*** Given text ***
Calgary’s Ladacor Advanced Modular Systems is turning unused shipping containers into affordable housing solutions.

Feb. 10, 2017 | Marty Hope

Thinking inside the box

Local company eyes future shipping container developments in Calgary


They travel across the ocean from Asia all the way to Canada and, until recently, these steel shipping containers were considered surplus.


If a local company gets its way, however, these re-purposed shipping containers could provide part of the solution to affordable and special needs housing demands in Calgary.


"We are currently looking at a couple of different projects in Calgary," said Rhys Kane, director of business development for Ladacor Advanced Modular Systems. "They would be multi-family apartments and seniors' independent-living projects of six- to eight-storeys."



While this would be a first for Calgary, Ladacor has designed and built detached homes, multi-storey hotels, multi-family structures, and seniors' facilities from decommissioned containers in smaller centres and First Nations communities in Alberta, in Edmonton, and other locations across Canada.


Unless you know they are former shipping containers, there's really no way to spot these developments with the naked eye.
*** End of Given text ***
*** Supplied records ***
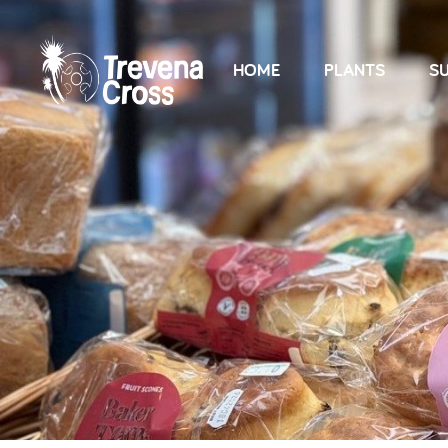
HOME
PLANTS
SU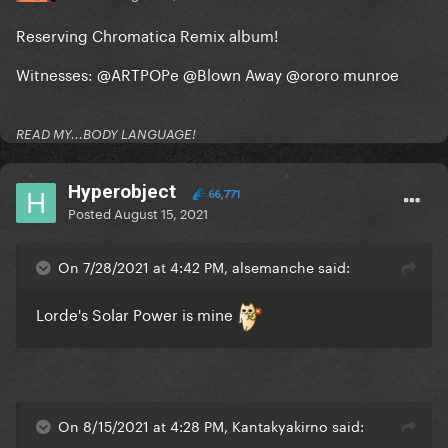
Reserving Chromatica Remix album!
Witnesses:
@ARTPOPe
@Blown Away
@ororo munroe
READ MY...BODY LANGUAGE!
Hyperobject
66,771
Posted
August 15, 2021
On 7/28/2021 at 4:42 PM, alsemanche said:
Lorde's Solar Power is mine
On 8/15/2021 at 4:28 PM, Kantakyakirno said: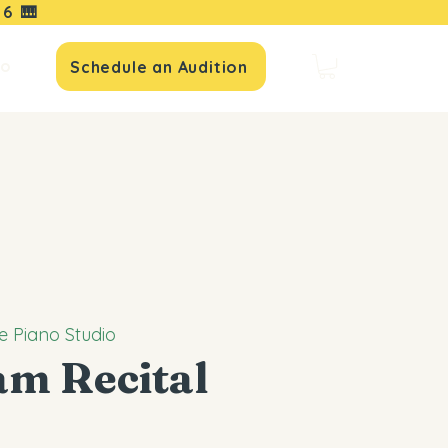
16
🎹
io
Schedule an Audition
e Piano Studio
am Recital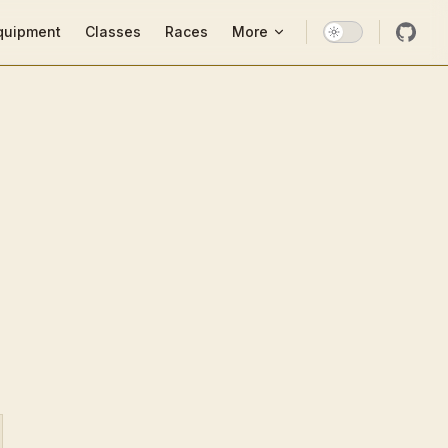
ion
quipment
Classes
Races
More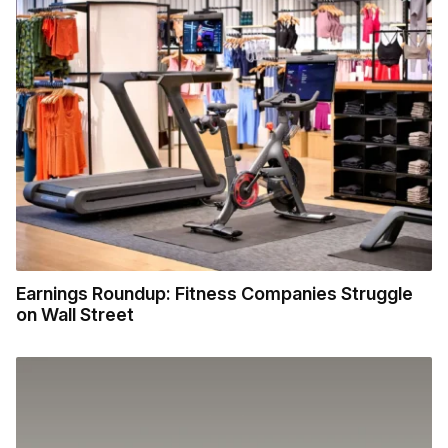
Earnings Roundup: Fitness Companies Struggle
on Wall Street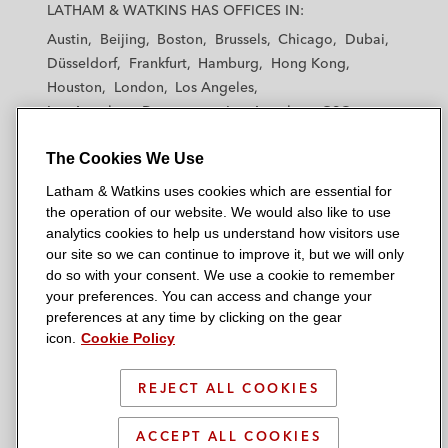
a
a
a
a
a
LATHAM & WATKINS HAS OFFICES IN:
t
t
t
t
t
Austin
Beijing
Boston
Brussels
Chicago
Dubai
h
h
h
h
h
Düsseldorf
Frankfurt
Hamburg
Hong Kong
a
a
a
a
a
Houston
London
Los Angeles
m
m
m
m
m
Los Angeles — Downtown
Los Angeles — GSO
&
&
&
&
&
Madrid
Manchester — GSO
Milan
Munich
W
W
W
W
W
The Cookies We Use
New York
Orange County
Paris
Riyadh
a
a
a
a
a
San Diego
San Francisco
Seoul
Silicon Valley
Latham & Watkins uses cookies which are essential for
t
t
t
t
t
Singapore
Tel Aviv
Tokyo
Washington, D.C.
the operation of our website. We would also like to use
k
k
k
k
k
analytics cookies to help us understand how visitors use
i
i
i
i
i
our site so we can continue to improve it, but we will only
n
n
n
n
n
do so with your consent. We use a cookie to remember
s
s
s
s
s
your preferences. You can access and change your
© 2026 Latham & Watkins
L
T
F
Y
o
preferences at any time by clicking on the gear
Site Map
icon.
Cookie Policy
i
w
a
o
n
n
i
c
u
I
Privacy Policy
k
t
b
t
n
REJECT ALL COOKIES
Scam Warning
e
t
o
u
s
d
Attorney Advertising & Terms of Use
e
o
b
t
ACCEPT ALL COOKIES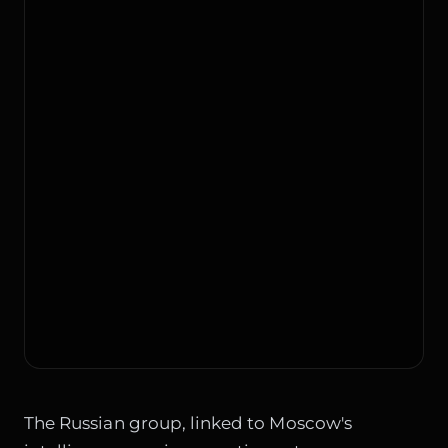
The Russian group, linked to Moscow's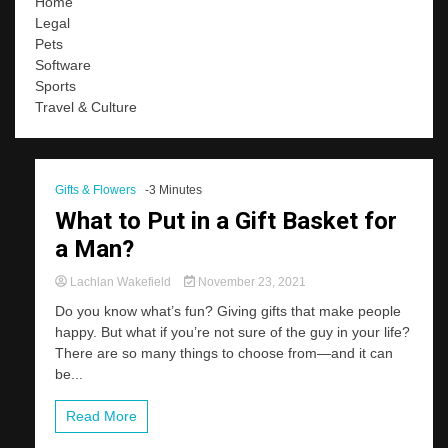
Home
Legal
Pets
Software
Sports
Travel & Culture
Gifts & Flowers
-3 Minutes
What to Put in a Gift Basket for
a Man?
Lachlan Wakefield
November 23, 2021
Do you know what’s fun? Giving gifts that make people
happy. But what if you’re not sure of the guy in your life?
There are so many things to choose from—and it can
be...
Read More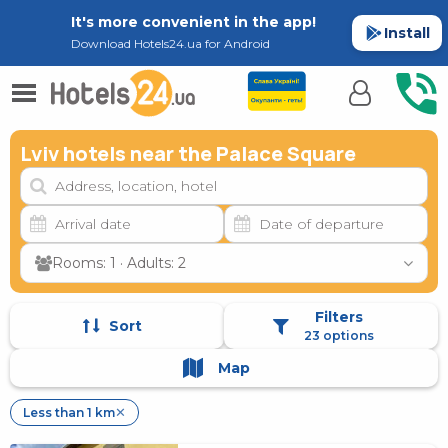
It's more convenient in the app!
Install
Download Hotels24.ua for Android
Lviv hotels near the Palace Square
Rooms: 1 · Adults: 2
Filters
Sort
23 options
Map
Less than 1 km
✕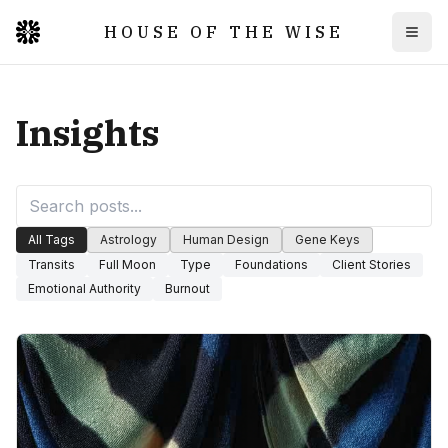
HOUSE OF THE WISE
Togg
Insights
All Tags
Astrology
Human Design
Gene Keys
Transits
Full Moon
Type
Foundations
Client Stories
Emotional Authority
Burnout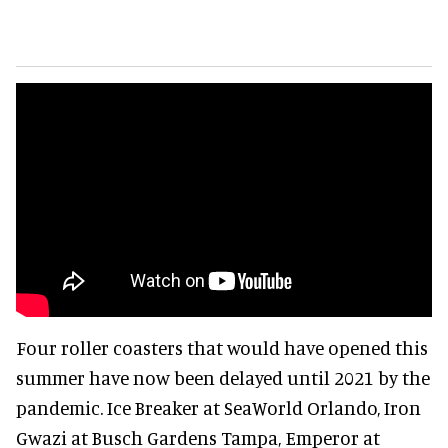
Four roller coasters that would have opened this
summer have now been delayed until 2021 by the
pandemic. Ice Breaker at SeaWorld Orlando, Iron
Gwazi at Busch Gardens Tampa, Emperor at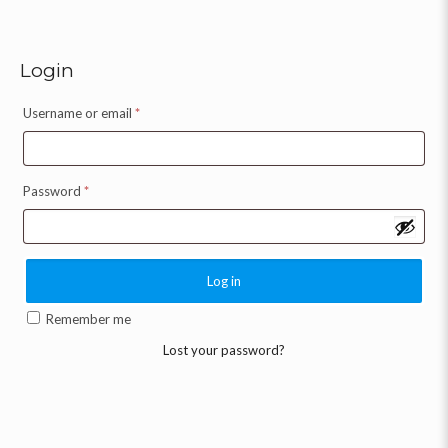
Login
Username or email
*
Password
*
Log in
Remember me
Lost your password?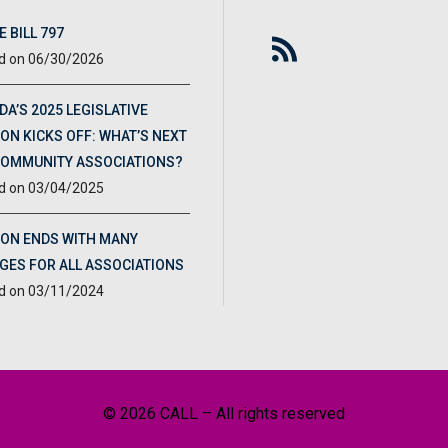
 BILL 797
06/30/2026
DA’S 2025 LEGISLATIVE
ON KICKS OFF: WHAT’S NEXT
COMMUNITY ASSOCIATIONS?
03/04/2025
ION ENDS WITH MANY
GES FOR ALL ASSOCIATIONS
03/11/2024
© 2026 CALL – All rights reserved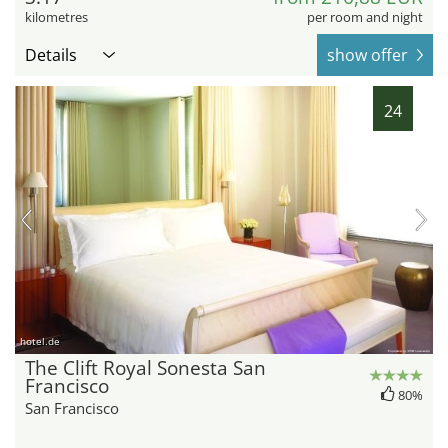
kilometres
per room and night
Details
show offer
24
hotel.de
The Clift Royal Sonesta San
Francisco
80%
San Francisco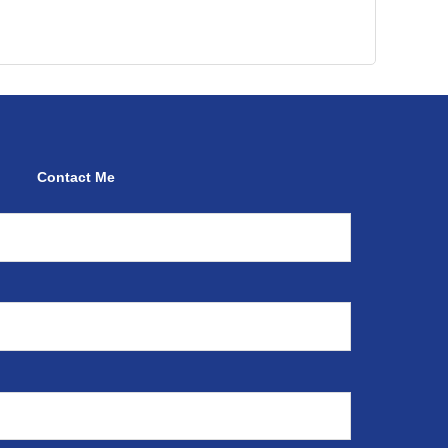
Contact Me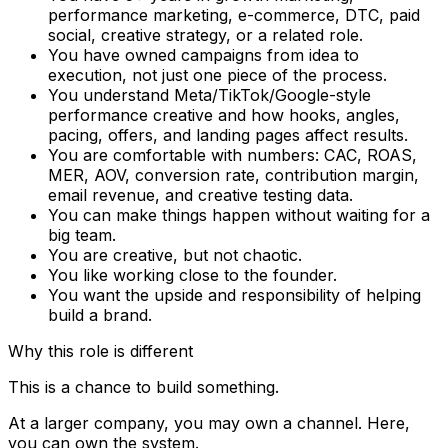
performance marketing, e-commerce, DTC, paid
social, creative strategy, or a related role.
You have owned campaigns from idea to
execution, not just one piece of the process.
You understand Meta/TikTok/Google-style
performance creative and how hooks, angles,
pacing, offers, and landing pages affect results.
You are comfortable with numbers: CAC, ROAS,
MER, AOV, conversion rate, contribution margin,
email revenue, and creative testing data.
You can make things happen without waiting for a
big team.
You are creative, but not chaotic.
You like working close to the founder.
You want the upside and responsibility of helping
build a brand.
Why this role is different
This is a chance to build something.
At a larger company, you may own a channel. Here,
you can own the system.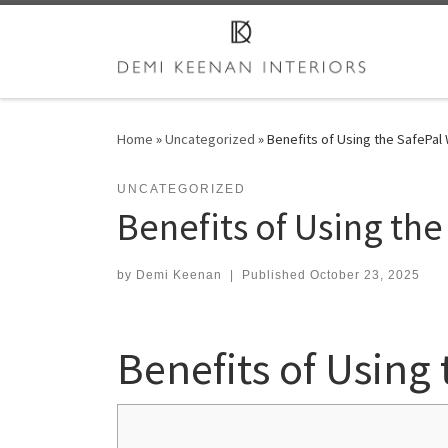
Skip to content
Home
»
Uncategorized
»
Benefits of Using the SafePal 
UNCATEGORIZED
Benefits of Using the
by
Demi Keenan
|
Published
October 23, 2025
Benefits of Using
*** End of Supplied records ***
Action item: Reproduce the passage from the article on shipping-container housing, starting at "If a local company" and ending at "the naked eye.". The records are not required for this work.

The answer:
If a local company gets its way, however, these re-purposed shipping containers could provide part of the solution to affordable and special needs housing demands in Calgary.


"We are currently looking at a couple of different projects in Calgary," said Rhys Kane, director of business development for Ladacor Advanced Modular Systems. "They would be multi-family apartments and seniors' independent-living projects of six- to eight-storeys."



While this would be a first for Calgary, Ladacor has designed and built detached homes, multi-storey hotels, multi-family structures, and seniors' facilities from decommissioned containers in smaller centres and First Nations communities in Alberta, in Edmonton, and other locations across Canada.


Unless you know they are former shipping containers, there's really no way to spot these developments with the naked eye.